WFTDA South Central Regional Tournament

Tournament information
- Location: Various
- Month played: October
- Established: 2009
- Format: Knockout

Current champion
- Texas Rollergirls

= WFTDA South Central Regional Tournament =

The WFTDA South Central Regional Tournament or WFTDA South Central Region Playoffs was one of four annual roller derby regional qualifying tournaments for the WFTDA Championships.

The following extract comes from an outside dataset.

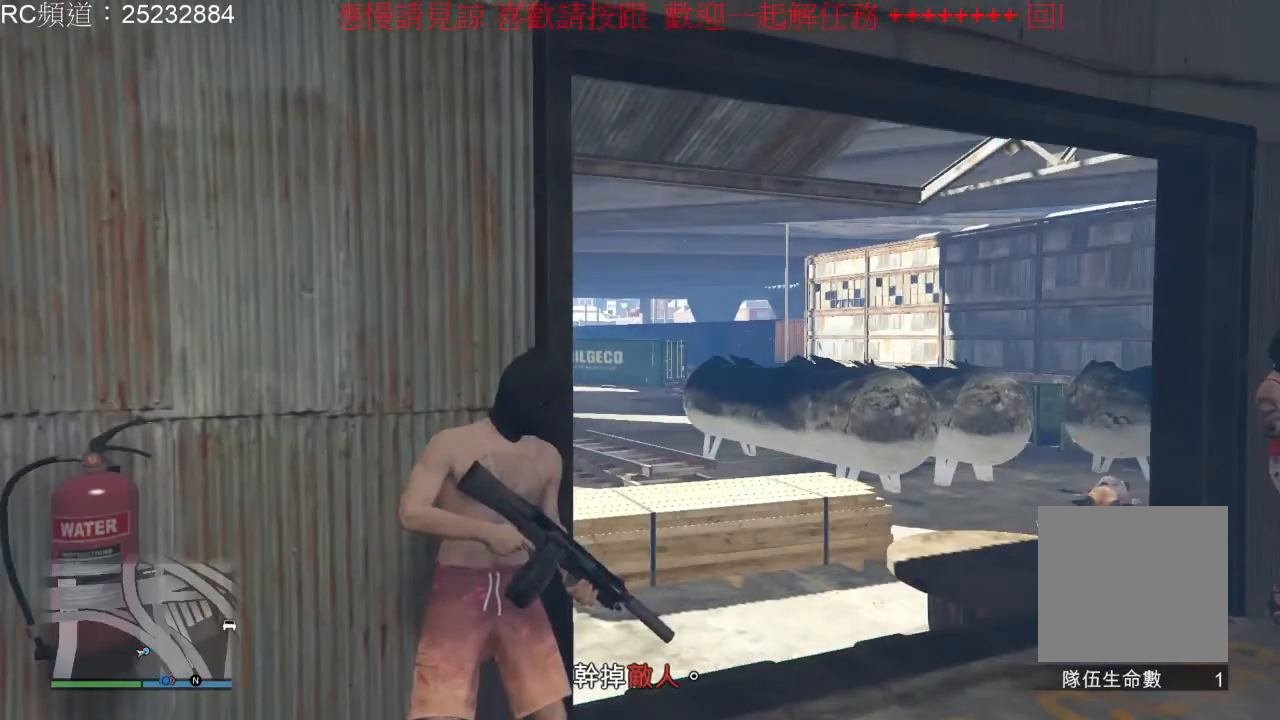
{"dt_ms": 500, "buttons": [], "left_stick": "center", "right_stick": "center", "events": []}
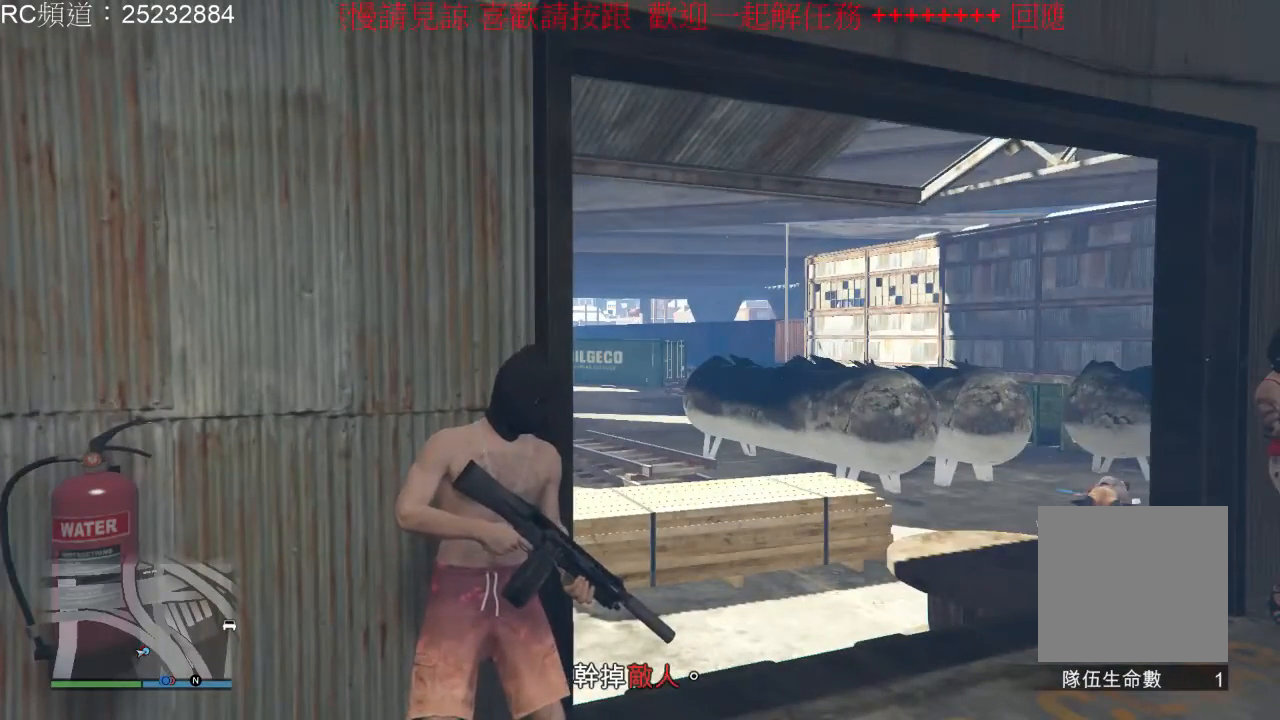
{"dt_ms": 500, "buttons": [], "left_stick": "center", "right_stick": "center", "events": []}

The Tournament was organised by the Women's Flat Track Derby Association (WFTDA). Full WFTDA members in the South Central Region were eligible for ranking, and the top ten leagues would qualify for the South Central Regional Tournament, with the top three finalists qualifying for the Championships. Together, the four qualifying tournaments and Championships were termed the "Big 5". Starting with the 2013 WFTDA season, WFTDA's regions were discontinued in favor of an overall-rankings based system, and a new playoff format was created.

==Championships==

| Year | Date | Name | Venue | Champion | Second | Third |
|---|---|---|---|---|---|---|
| 2009 | 25-27 September | Southern Fried Smackdown | Atlanta, Georgia | Texas Rollergirls | Kansas City Roller Warriors | Houston Roller Derby |
| 2010 | 8-10 October | Amber Waves of Pain | Lincoln, Nebraska | Kansas City Roller Warriors | Texas Rollergirls | Nashville Rollergirls |
| 2011 | 30 September-2 October | Show Me Der-B-Q | Kansas City, Missouri | Texas Rollergirls | Kansas City Roller Warriors | Nashville Rollergirls |
| 2012 | 5-7 October | Landlocked Lace-up | Lincoln, Nebraska | Texas Rollergirls | Atlanta Rollergirls | Kansas City Roller Warriors |

==2009 Southern Fried Smackdown==
On September 27, 2009, the Texas Rollergirls (Texecutioners) beat the Kansas City Roller Warriors 153–70 in the South Central championship bout. Houston Roller Derby (HaRD Knocks) defeated the Dallas Derby Devils 113–101 to take third place.